His proposed remedies begin not with Congress or the courts, but in the classroom. Much like James Loewen, Rothstein points to the misleading language of popular high school textbooks on residential segregation:

One of the most commonly used American History textbooks is The Americans: Reconstruction to the 21st Century. A thousand page volume, published by Holt McDougal, a division of the publishing giant Houghton Mifflin Harcourt, . . . The 2012 edition has this to say about residential segregation in the North: “African Americans found themselves forced into segregated neighborhoods.” That’s it. One passive voice sentence. No suggestion of who might have done the forcing on how it was implemented.

This is not a textbook I see in many classrooms these days, but the problem persists and I would not be surprised to find it in many others. I am curious to check how Eric Foner’s Give Me Liberty! addresses the topic.

May I suggest you skip the textbook and go straight to the sources? You can find articles and examples of restrictive covenants online. As I went to write this, I assumed examples of the Levittown restrictive covenants would be readily available online – I have used them in class for years. But my usual primary source destinations came up short. What a shame. I used to use a variation of this lesson from, but the link is now dead. Email me if you want the documents.

[Update – 11/14/18] On Friday, I checked out a copy of the textbook our APUSH class uses, Eric Foner’s Give Me Liberty!. We have an older addition, but, as expected, Foner addresses much of Rothstein’s argument:

The move to the suburbs also promoted Americanization, cutting residents off from urban ethnic communities and bringing them fully in the world of consumption. But if the suburbs offered a new site for the enjoyment of American freedom, they offered at least one familiar characteristic – rigid racial boundaries.
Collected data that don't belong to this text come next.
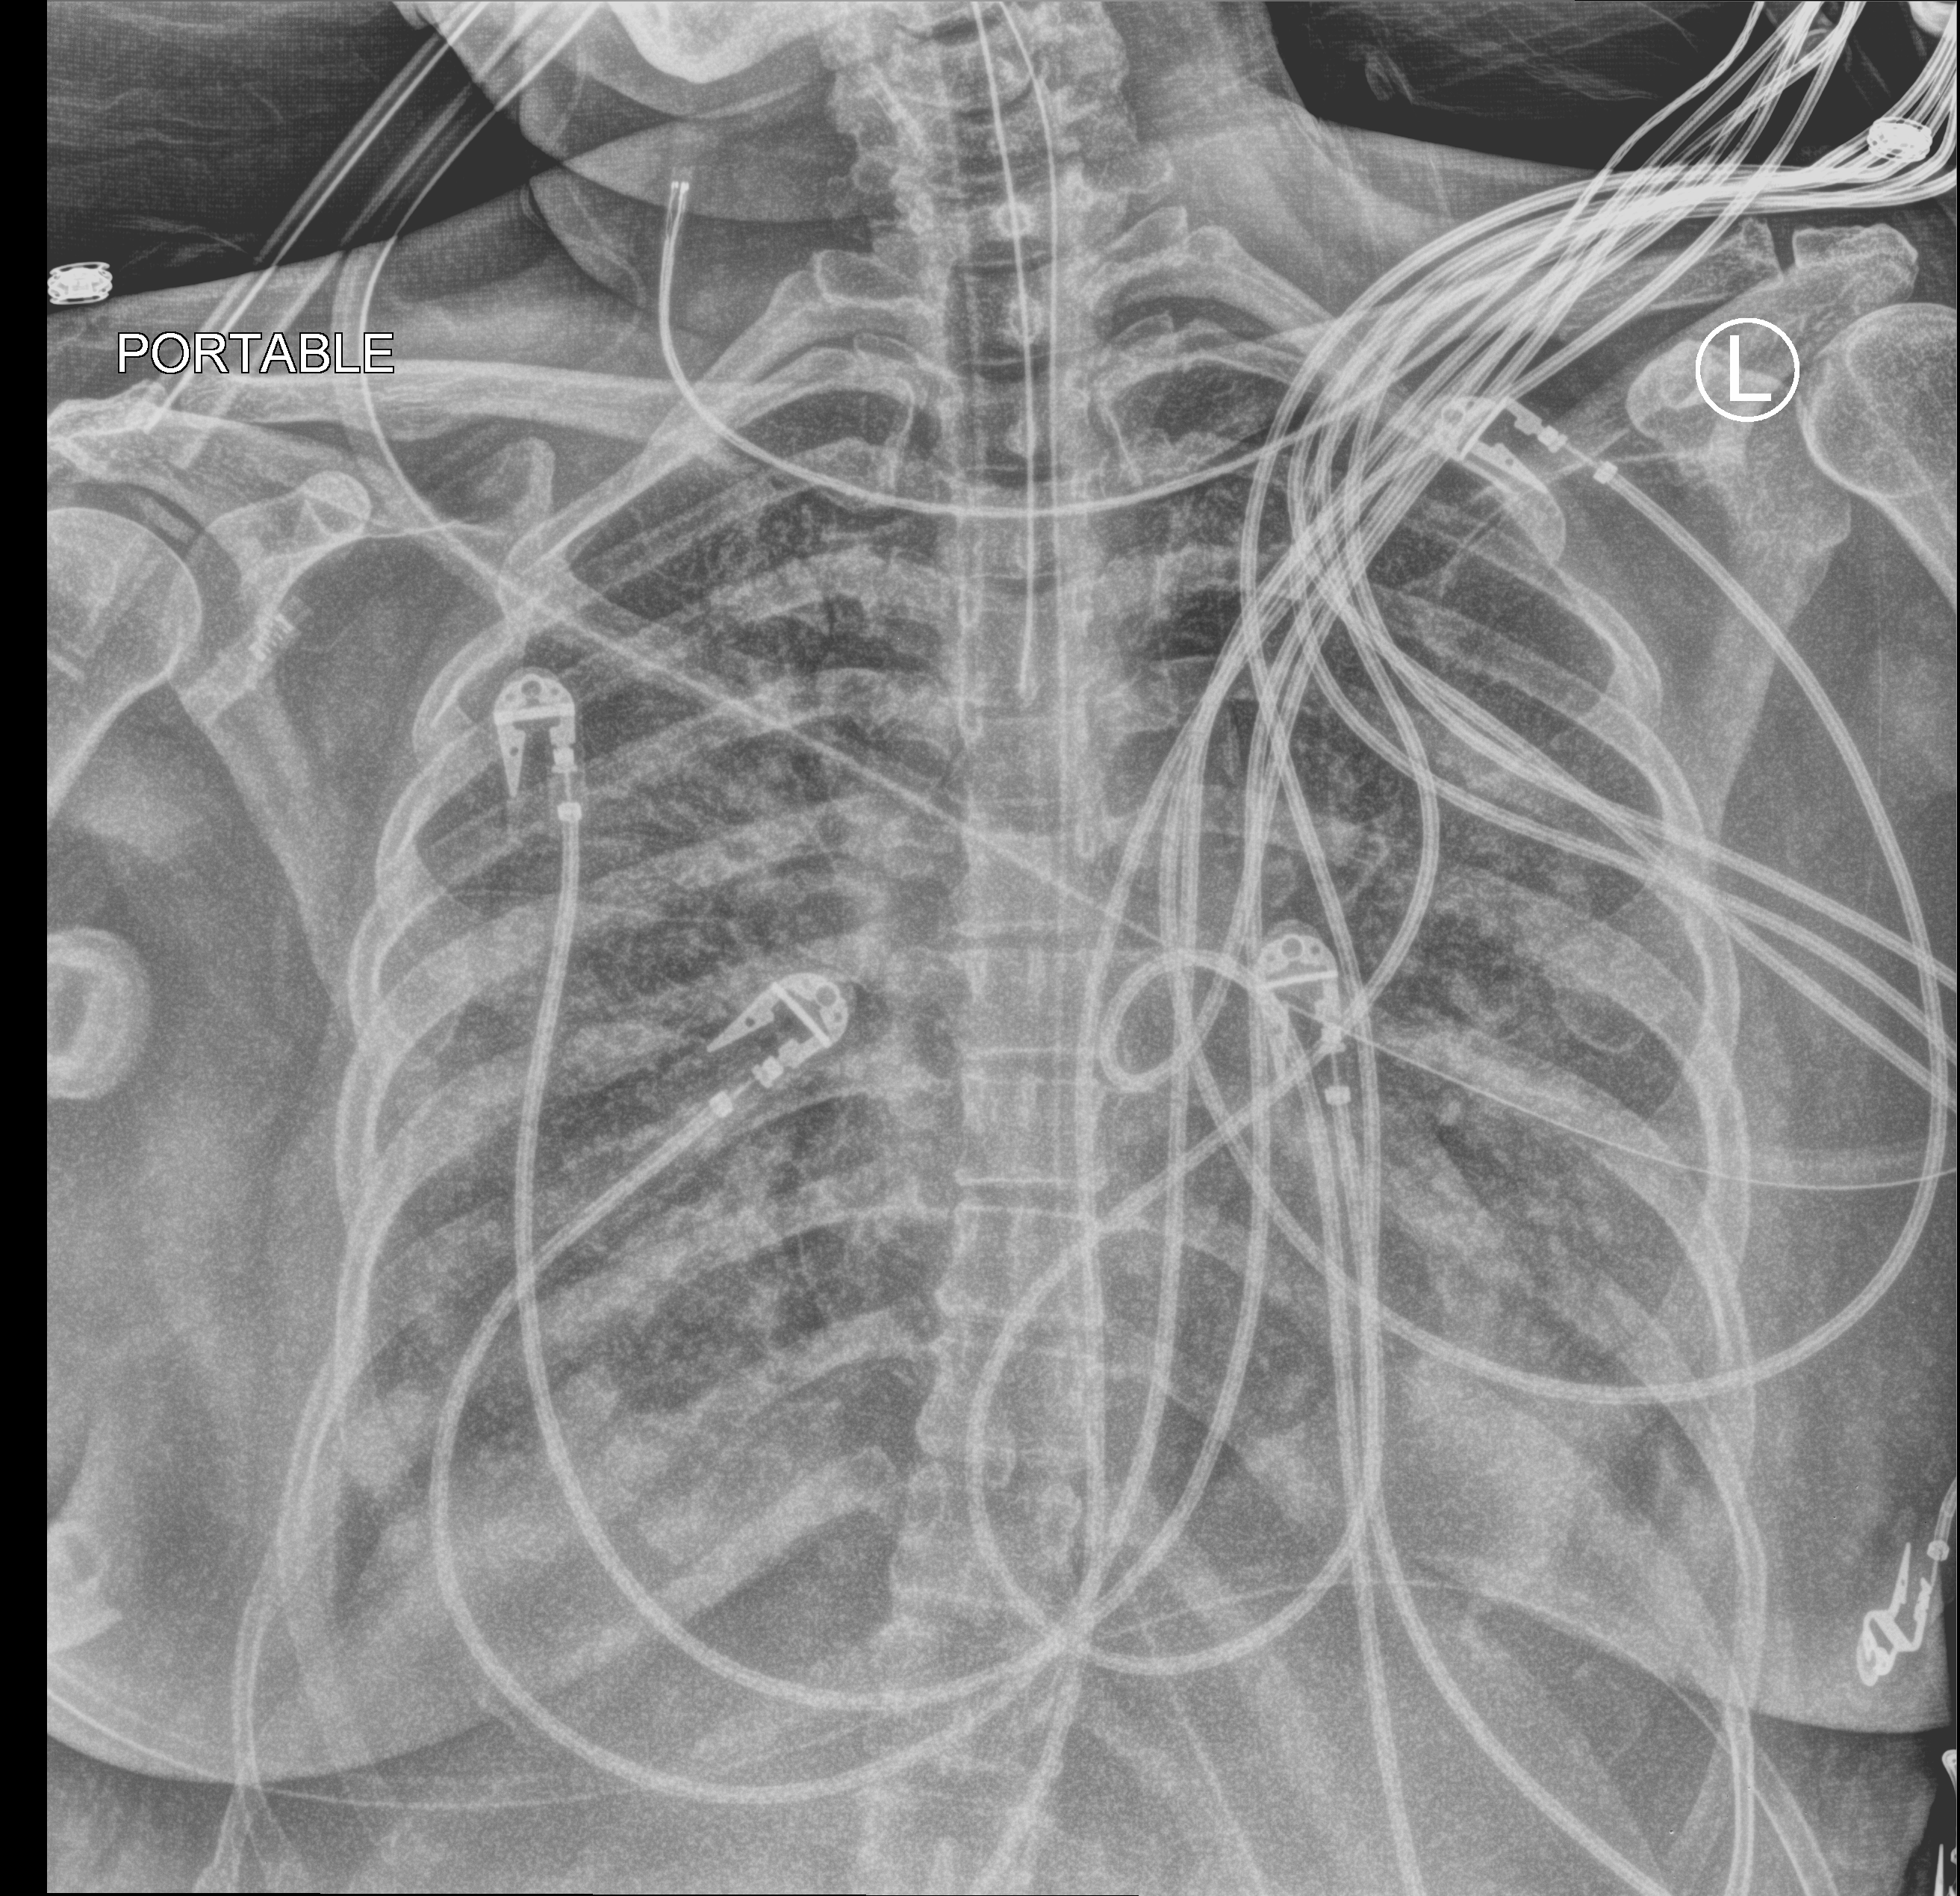
Bedside chest radiograph (computed radiography), anteroposterior (AP) projection. Patient hospitalised with COVID-19; male, aged 18–59 years.
Hospital-stay facts (about this admission, not read from this image; timing relative to this image not recorded):
- other chronic lung disease (admission record): no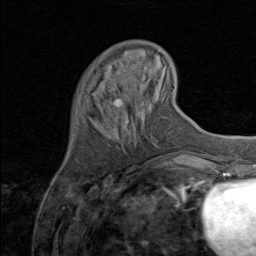
Breast MRI (dynamic contrast-enhanced), one axial slice; position 26 of 80 along the scan axis; cropped to one breast; dynamic contrast-enhanced series, time point 2 of 8 at this slice position (early post-contrast); 1.5 T; TE 1.7 ms, TR 4.5 ms; 256 × 256 image matrix. Female patient.
Outlined on this slice (semi-automatic segmentation, software-assisted and operator-edited):
- enhancing-tissue mask used for the functional tumour volume (all voxels passing the contrast-enhancement thresholds inside the analysis volume; usually the tumour): bounding box <126,96,128,98> (left, top, right, bottom; pixels)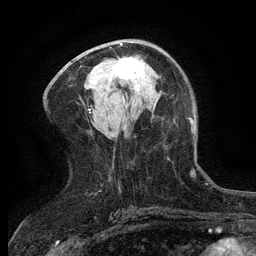
Breast MRI (dynamic contrast-enhanced), one axial slice; slice 66 of 134 in the series (ordered by position); cropped to one breast; dynamic contrast-enhanced series, time point 2 of 6 at this slice position (early post-contrast); 3 T; TE 2.7 ms, TR 5.5 ms; 256 × 256 image matrix. Female patient.
Outlined on this slice (semi-automatic segmentation, software-assisted and operator-edited):
- enhancing-tissue mask used for the functional tumour volume (all voxels passing the contrast-enhancement thresholds inside the analysis volume; usually the tumour): bounding box (x1, y1, x2, y2) in pixels: (114, 57, 144, 79)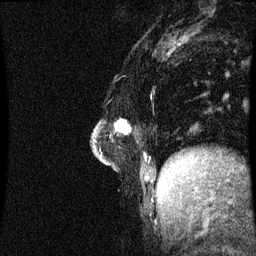
Breast MRI (dynamic contrast-enhanced), one sagittal slice; slice 15 of 60 in the series (ordered by position); dynamic contrast-enhanced series, image 2 of 3 at this slice position (ordered by acquisition); 1.5 T; TE 4.2 ms, TR 8.9 ms; 256 × 256 image matrix, field of view 200 × 200 mm. Female patient, age 47 years. Case-level facts recorded for this patient, not image findings: setting: breast cancer imaged before/during neoadjuvant chemotherapy; receptor status: HR-positive, HER2-negative.
Outlined on this slice (semi-automatic segmentation, software-assisted and operator-edited):
- analysis volume of interest (the breast-tissue region the enhancement analysis was run in; not a lesion): bounding box <94,124,126,163> (left, top, right, bottom; pixels)
- tumour enhancement mask (voxels above the 70 % enhancement threshold inside the analysis volume of interest): <117,124,125,131>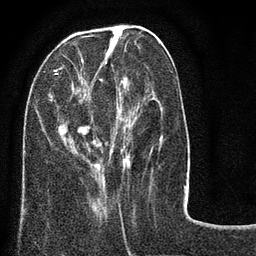
Breast MRI (dynamic contrast-enhanced), one axial slice. Slice 30 of 80 in the series (ordered by position). Cropped to one breast. Dynamic contrast-enhanced series, time point 2 of 8 at this slice position (early post-contrast). 3 T. TE 2.1 ms, TR 5 ms. 2 mm slice thickness. 256 × 256 image matrix. Female patient.
Annotated regions visible in this slice (semi-automatic segmentation, software-assisted and operator-edited):
- enhancing-tissue mask used for the functional tumour volume (all voxels passing the contrast-enhancement thresholds inside the analysis volume; usually the tumour): bounding box (x1, y1, x2, y2) in pixels: (23, 36, 163, 183)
Suburbia has never been as uniform as either its celebrants or its critics claimed. There are upper-class suburbs, working-class suburbs, industrial suburbs, and “suburban” neighborhoods within city limits. But if the class uniformity of suburbia has been exaggerated, its racial uniformity was all too real. As late as the 1900s, nearly 90 percent of suburban whites lived in communities with non-white populations of less than 1 percent – the legal decisions by government, real-estate developers, banks, and residents.

During the postwar suburban boom, federal agencies continued to insure mortgages that barred resale to non-whites, thereby financing housing segregation. Even after the Supreme Court in 1948 declared such provisions legally unenforceable, banks and private developers barred non-whites from the suburbs and the government refused to subsidize their mortgages except in segregated enclaves. In 1960, blacks represented less than 3 percent of the population of Chicago’s suburbs. The vast new communities built by William Levitt refused to allow blacks, including army veterans, to rent or purchase homes. “If we sell one house to a Negro family,” Levitt explained, “then 90 or 95% of our white customers will not buy into the community.” After a lawsuit, Levitt finally agreed during the 1960s to sell homes to non-whites, but at a pace that can only be described as glacial. In 1990, his Long Island community, with a population of 53,000, included 127 black residents.

This is just one of a number of entries addressing segregation in the North and West found in Foner’s work. Much better than “African Americans found themselves forced into segregated neighborhoods,” but I still recommend the primary sources.